Microsoft CEO Satya Nadella on Tuesday said that as much as 30% of the company’s code is now written by artificial intelligence.
Speaking onstage at Meta’s inaugural LlamaCon event, Nadella told a live audience that a growing portion of Microsoft’s codebase is being generated by AI tools.
“I’d say maybe 20%, 30% of the code that is inside of our repos today and some of our projects are probably all written by software,” he said in conversation with Meta CEO Mark Zuckerberg.
That percentage, according to Nadella, is only going up. And he’s not alone in this shift.
From Microsoft to Meta: How AI Is Quietly Replacing Human Developers
Zuckerberg didn’t share an exact figure for Meta, but said the company is training models that could soon build the next generation of Meta’s Llama models themselves. “Our bet is sort of that in the next year probably … maybe half the development is going to be done by AI, as opposed to people, and then that will just kind of increase from there,” he said.
AI coding isn’t just speculation anymore. AI isn’t assisting with code — it’s writing it. And we’re not talking autocomplete. This is “vibe coding” territory — where entire applications are spun up from a few sentences of input.
Both companies employ tens of thousands of developers. But it’s becoming clear that they expect a growing slice of engineering output to come from machines, not humans.
This trend isn’t limited to Meta and Microsoft. Google CEO Sundar Pichai said in October that more than 25% of new code at Google is AI-generated. Shopify CEO Tobi Lütke recently told employees they’ll need to prove AI can’t do a job before they request new hires. And Duolingo CEO Luis von Ahn said in a company memo that AI will gradually replace contractors.

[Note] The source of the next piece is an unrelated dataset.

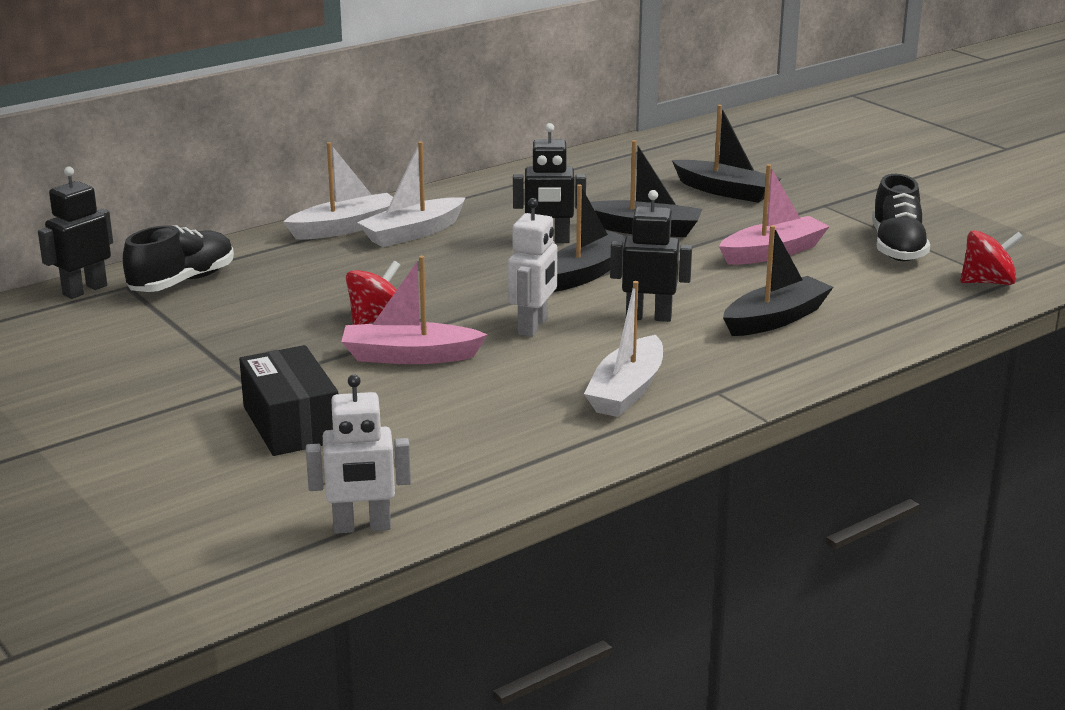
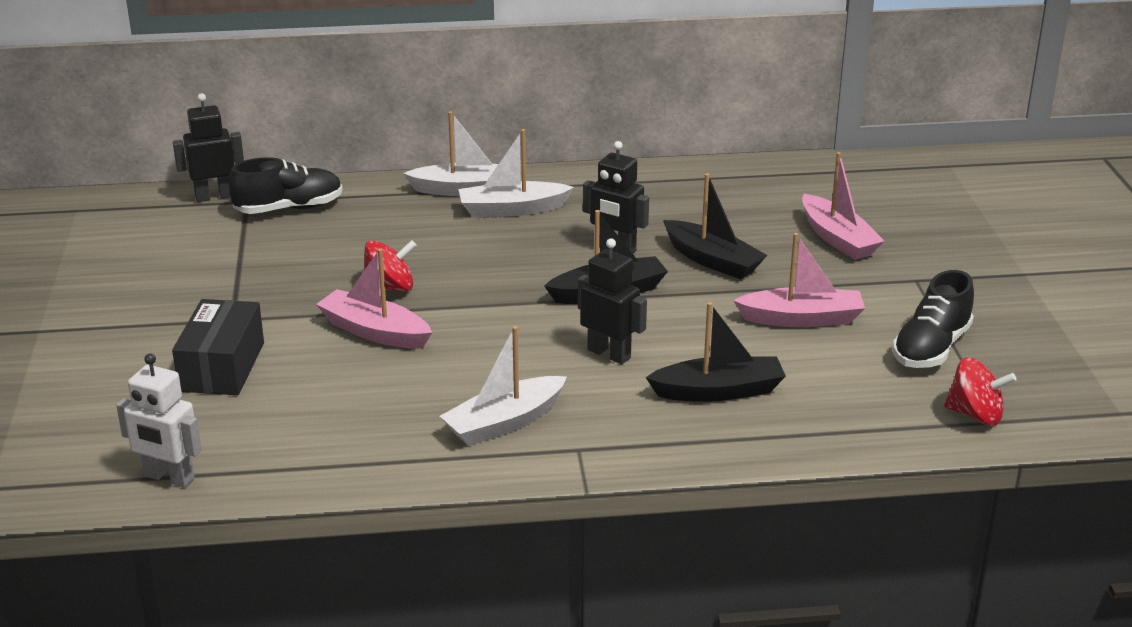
camera: 30 degrees right, 5 degrees up
white robot [508,198,557,337] -> none
black boat [672,105,781,203] -> pink boat [802,152,884,260]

It’s part of a bigger shift across the tech industry. Since ChatGPT hit the scene in late 2022, companies have been figuring out how to plug AI into everything — from customer support to writing marketing emails to building actual products.
OpenAI, the company behind ChatGPT, is reportedly in talks to acquire Windsurf, a startup that builds AI tools capable of generating entire programs with just a few prompts.
The pitch is simple: AI writes more code, companies ship faster. But this shift is raising new questions about software jobs, team dynamics, and what engineering looks like in the years ahead. For now, though, the message from Big Tech is loud and clear — AI isn’t just part of the workflow anymore. It’s writing the code.